Work instructions
In the records below, repeat exactly the lines between the line holding "Kimler İçin" and the line holding "acompañar a", inclusive, and drop the pictures.

Extracted data entries:
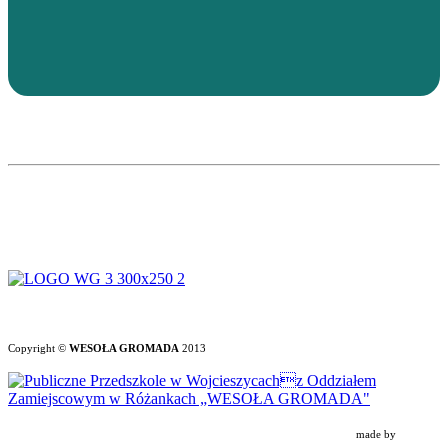
Copyright ©
WESOŁA GROMADA
2013
made by
CAVOK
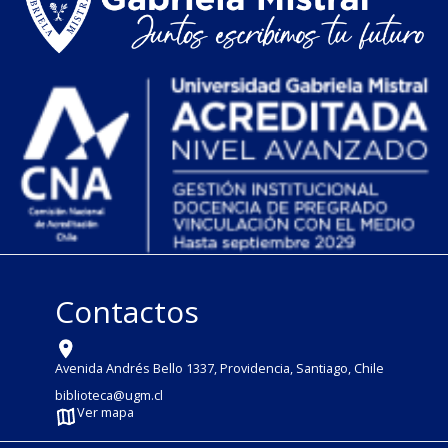
Contactos
Avenida Andrés Bello 1337, Providencia, Santiago, Chile
biblioteca@ugm.cl
Ver mapa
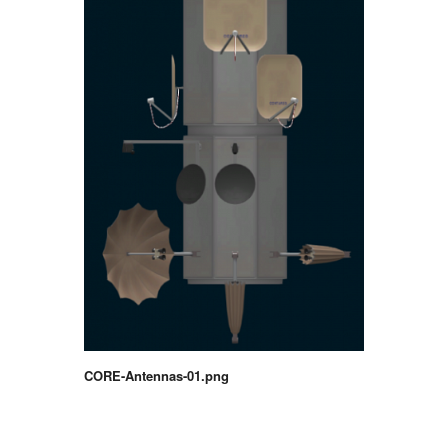
CORE-Antennas-01.png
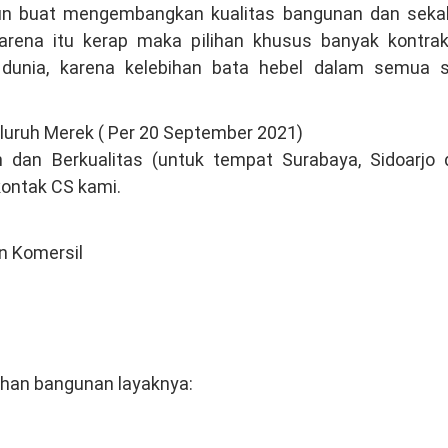
un buat mengembangkan kualitas bangunan dan sekal
Karena itu kerap maka pilihan khusus banyak kontrak
dunia, karena kelebihan bata hebel dalam semua s
eluruh Merek ( Per 20 September 2021)
h dan Berkualitas (untuk tempat Surabaya, Sidoarjo 
 kontak CS kami.
n Komersil
han bangunan layaknya:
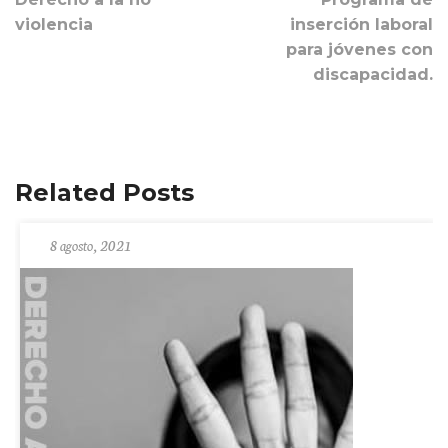
violencia
inserción laboral
para jóvenes con
discapacidad.
Related Posts
8 agosto, 2021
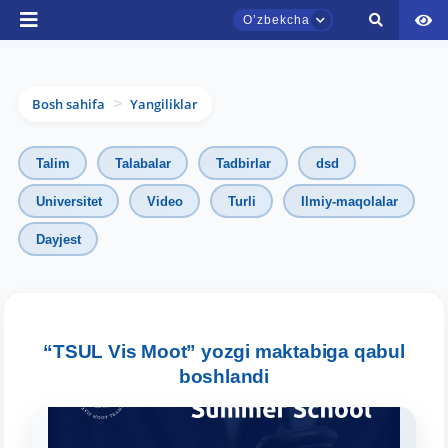
Oʼzbekcha
Bosh sahifa
Yangiliklar
>
Talim
Talabalar
Tadbirlar
dsd
Universitet
Video
Turli
Ilmiy-maqolalar
Dayjest
TDYU qabul murojaatlari chati
Onlayn
Assalomu alaykum! TDYU qabul murojaatlari
chatiga xush kelibsiz.
“TSUL Vis Moot” yozgi maktabiga qabul
boshlandi
Qabul bo'yicha murojaatlaringizni ushbu
chatda qoldiring.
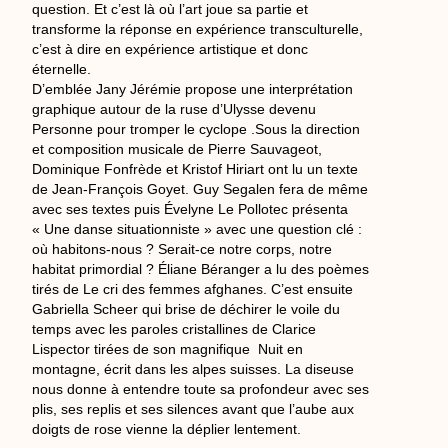
question. Et c’est là où l’art joue sa partie et
transforme la réponse en expérience transculturelle,
c’est à dire en expérience artistique et donc
éternelle.
D’emblée Jany Jérémie propose une interprétation
graphique autour de la ruse d’Ulysse devenu
Personne pour tromper le cyclope .Sous la direction
et composition musicale de Pierre Sauvageot,
Dominique Fonfrède et Kristof Hiriart ont lu un texte
de Jean-François Goyet. Guy Segalen fera de même
avec ses textes puis Évelyne Le Pollotec présenta
« Une danse situationniste » avec une question clé :
où habitons-nous ? Serait-ce notre corps, notre
habitat primordial ? Éliane Béranger a lu des poèmes
tirés de Le cri des femmes afghanes. C’est ensuite
Gabriella Scheer qui brise de déchirer le voile du
temps avec les paroles cristallines de Clarice
Lispector tirées de son magnifique Nuit en
montagne, écrit dans les alpes suisses. La diseuse
nous donne à entendre toute sa profondeur avec ses
plis, ses replis et ses silences avant que l’aube aux
doigts de rose vienne la déplier lentement.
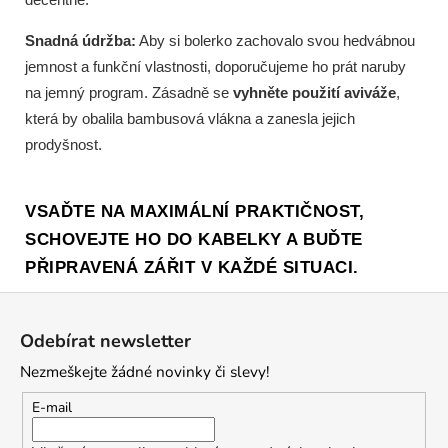
Snadná údržba:
Aby si bolerko zachovalo svou hedvábnou
jemnost a funkční vlastnosti, doporučujeme ho prát naruby
na jemný program. Zásadně se
vyhněte použití aviváže
,
která by obalila bambusová vlákna a zanesla jejich
prodyšnost.
VSAĎTE NA MAXIMÁLNÍ PRAKTIČNOST,
SCHOVEJTE HO DO KABELKY A BUĎTE
PŘIPRAVENÁ ZÁŘIT V KAŽDÉ SITUACI.
Z
á
Odebírat newsletter
p
Nezmeškejte žádné novinky či slevy!
a
t
E-mail
í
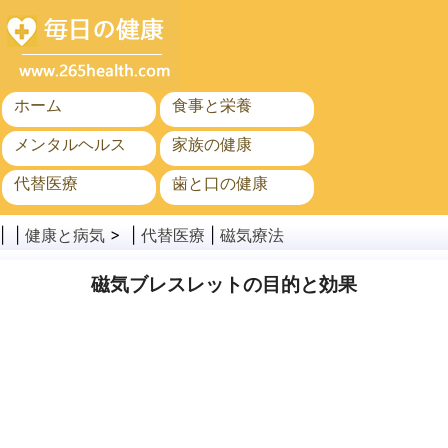
ホーム
食事と栄養
メンタルヘルス
家族の健康
代替医療
歯と口の健康
がん
公衆衛生
| |
健康と病気
> |
代替医療
|
磁気療法
磁気ブレスレットの目的と効果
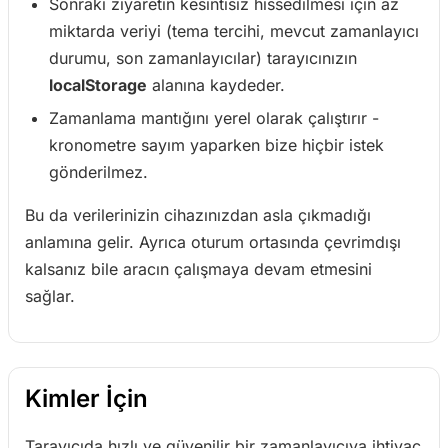
Sonraki ziyaretin kesintisiz hissedilmesi için az
miktarda veriyi (tema tercihi, mevcut zamanlayıcı
durumu, son zamanlayıcılar) tarayıcınızın
localStorage
alanına kaydeder.
Zamanlama mantığını yerel olarak çalıştırır -
kronometre sayım yaparken bize hiçbir istek
gönderilmez.
Bu da verilerinizin cihazınızdan asla çıkmadığı
anlamına gelir. Ayrıca oturum ortasında çevrimdışı
kalsanız bile aracın çalışmaya devam etmesini
sağlar.
Kimler İçin
Tarayıcıda hızlı ve güvenilir bir zamanlayıcıya ihtiyaç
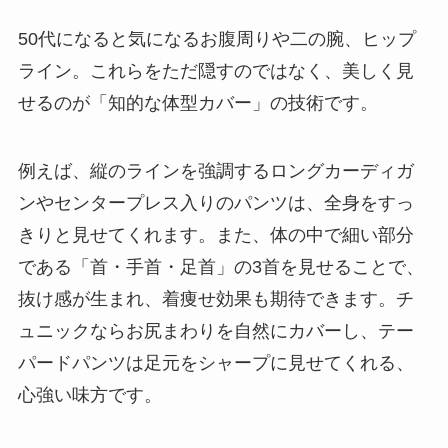
50代になると気になるお腹周りや二の腕、ヒップ
ライン。これらをただ隠すのではなく、美しく見
せるのが「知的な体型カバー」の技術です。
例えば、縦のラインを強調する
ロングカーディガ
ンやセンタープレス入りのパンツ
は、全身をすっ
きりと見せてくれます。また、体の中で細い部分
である「首・手首・足首」の3首を見せることで、
抜け感が生まれ、着痩せ効果も期待できます。チ
ュニックならお尻まわりを自然にカバーし、テー
パードパンツは足元をシャープに見せてくれる、
心強い味方です。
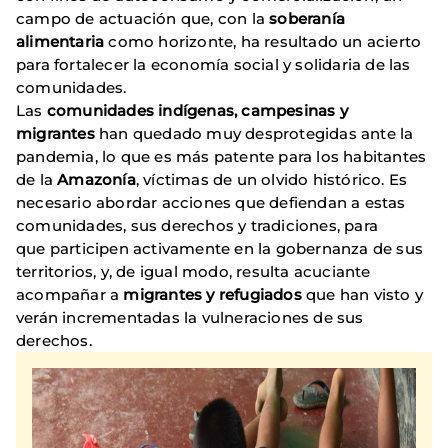
campo de actuación que, con la
soberanía
alimentaria
como horizonte, ha resultado un acierto
para fortalecer la economía social y solidaria de las
comunidades.
Las
comunidades indígenas, campesinas y
migrantes
han quedado muy desprotegidas ante la
pandemia, lo que es más patente para los habitantes
de la
Amazonía
, víctimas de un olvido histórico. Es
necesario abordar acciones que defiendan a estas
comunidades, sus derechos y tradiciones, para
que participen activamente en la gobernanza de sus
territorios, y, de igual modo, resulta acuciante
acompañar a
migrantes y refugiados
que han visto y
verán incrementadas la vulneraciones de sus
derechos.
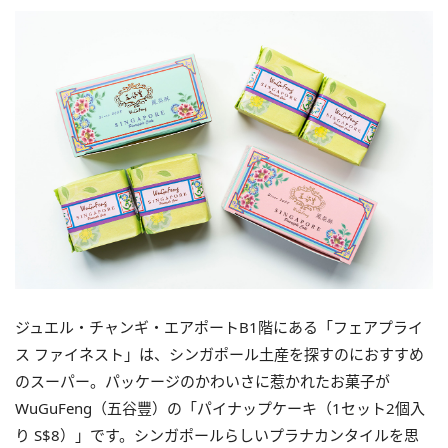
ジュエル・チャンギ・エアポートB1階にある「フェアプライ
ス ファイネスト」は、シンガポール土産を探すのにおすすめ
のスーパー。パッケージのかわいさに惹かれたお菓子が
WuGuFeng（五谷豐）の「
パイナップケーキ（1セット2個入
り S$8）」です。シンガポールらしいプラナカンタイルを思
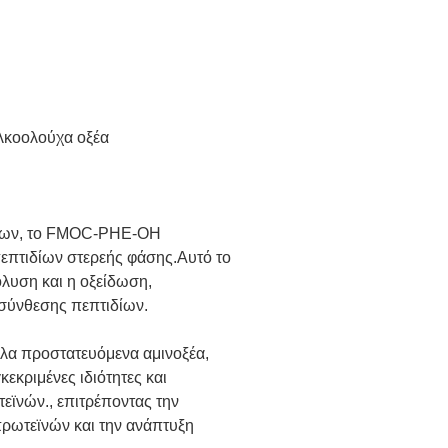
λκοολούχα οξέα
ιδίων, το FMOC-PHE-OH
επτιδίων στερεής φάσης.Αυτό το
λυση και η οξείδωση,
 σύνθεσης πεπτιδίων.
α προστατευόμενα αμινοξέα,
εκριμένες ιδιότητες και
εϊνών., επιτρέποντας την
πρωτεϊνών και την ανάπτυξη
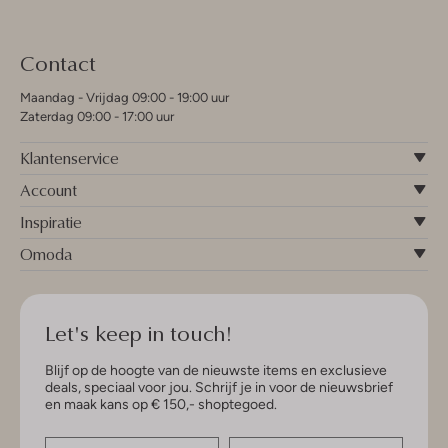
Contact
Maandag - Vrijdag 09:00 - 19:00 uur
Zaterdag 09:00 - 17:00 uur
Klantenservice
Account
Inspiratie
Omoda
Let's keep in touch!
Blijf op de hoogte van de nieuwste items en exclusieve
deals, speciaal voor jou. Schrijf je in voor de nieuwsbrief
en maak kans op € 150,- shoptegoed.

Task output
Kimler İçin
Tarayıcıda hızlı ve güvenilir bir zamanlayıcıya ihtiyaç
50代になると気になるお腹周りや二の腕、ヒップ
ライン。これらをただ隠すのではなく、美しく見
せるのが「知的な体型カバー」の技術です。
例えば、縦のラインを強調する
ロングカーディガ
ンやセンタープレス入りのパンツ
は、全身をすっ
きりと見せてくれます。また、体の中で細い部分
である「首・手首・足首」の3首を見せることで、
抜け感が生まれ、着痩せ効果も期待できます。チ
ュニックならお尻まわりを自然にカバーし、テー
パードパンツは足元をシャープに見せてくれる、
心強い味方です。
campo de actuación que, con la
soberanía
alimentaria
como horizonte, ha resultado un acierto
para fortalecer la economía social y solidaria de las
comunidades.
Las
comunidades indígenas, campesinas y
migrantes
han quedado muy desprotegidas ante la
pandemia, lo que es más patente para los habitantes
de la
Amazonía
, víctimas de un olvido histórico. Es
necesario abordar acciones que defiendan a estas
comunidades, sus derechos y tradiciones, para
que participen activamente en la gobernanza de sus
territorios, y, de igual modo, resulta acuciante
acompañar a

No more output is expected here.